* Data below:
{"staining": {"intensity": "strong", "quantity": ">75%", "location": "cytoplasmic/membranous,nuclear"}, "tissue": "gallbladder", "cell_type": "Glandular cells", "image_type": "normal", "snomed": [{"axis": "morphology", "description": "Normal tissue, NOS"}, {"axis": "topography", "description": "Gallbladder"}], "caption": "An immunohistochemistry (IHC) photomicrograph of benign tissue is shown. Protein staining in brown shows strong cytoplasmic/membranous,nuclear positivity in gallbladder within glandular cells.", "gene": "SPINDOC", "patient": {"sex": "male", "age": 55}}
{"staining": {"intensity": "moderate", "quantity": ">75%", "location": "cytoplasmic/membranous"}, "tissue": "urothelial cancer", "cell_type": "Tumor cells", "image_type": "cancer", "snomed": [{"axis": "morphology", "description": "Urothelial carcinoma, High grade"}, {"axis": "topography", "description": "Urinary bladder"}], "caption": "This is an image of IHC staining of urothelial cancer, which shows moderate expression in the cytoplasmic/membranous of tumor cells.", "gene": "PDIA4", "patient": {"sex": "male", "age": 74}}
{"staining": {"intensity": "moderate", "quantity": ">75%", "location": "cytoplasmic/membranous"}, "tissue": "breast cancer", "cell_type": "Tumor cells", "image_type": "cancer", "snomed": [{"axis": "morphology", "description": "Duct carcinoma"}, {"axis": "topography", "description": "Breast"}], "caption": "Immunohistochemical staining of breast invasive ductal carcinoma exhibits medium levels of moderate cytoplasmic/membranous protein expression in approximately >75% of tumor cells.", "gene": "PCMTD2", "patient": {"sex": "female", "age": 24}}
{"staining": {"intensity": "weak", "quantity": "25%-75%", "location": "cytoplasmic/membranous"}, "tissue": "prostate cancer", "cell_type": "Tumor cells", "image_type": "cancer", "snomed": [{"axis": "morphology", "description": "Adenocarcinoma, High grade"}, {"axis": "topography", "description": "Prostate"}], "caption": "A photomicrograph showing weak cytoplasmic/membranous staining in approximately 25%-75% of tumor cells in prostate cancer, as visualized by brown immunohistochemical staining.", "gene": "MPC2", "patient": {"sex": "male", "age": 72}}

* Required action: The response must repeat exactly the lines from the top of the material through the line containing "is an image", both included, with no other output.

* Response below:
{"staining": {"intensity": "strong", "quantity": ">75%", "location": "cytoplasmic/membranous,nuclear"}, "tissue": "gallbladder", "cell_type": "Glandular cells", "image_type": "normal", "snomed": [{"axis": "morphology", "description": "Normal tissue, NOS"}, {"axis": "topography", "description": "Gallbladder"}], "caption": "An immunohistochemistry (IHC) photomicrograph of benign tissue is shown. Protein staining in brown shows strong cytoplasmic/membranous,nuclear positivity in gallbladder within glandular cells.", "gene": "SPINDOC", "patient": {"sex": "male", "age": 55}}
{"staining": {"intensity": "moderate", "quantity": ">75%", "location": "cytoplasmic/membranous"}, "tissue": "urothelial cancer", "cell_type": "Tumor cells", "image_type": "cancer", "snomed": [{"axis": "morphology", "description": "Urothelial carcinoma, High grade"}, {"axis": "topography", "description": "Urinary bladder"}], "caption": "This is an image of IHC staining of urothelial cancer, which shows moderate expression in the cytoplasmic/membranous of tumor cells.", "gene": "PDIA4", "patient": {"sex": "male", "age": 74}}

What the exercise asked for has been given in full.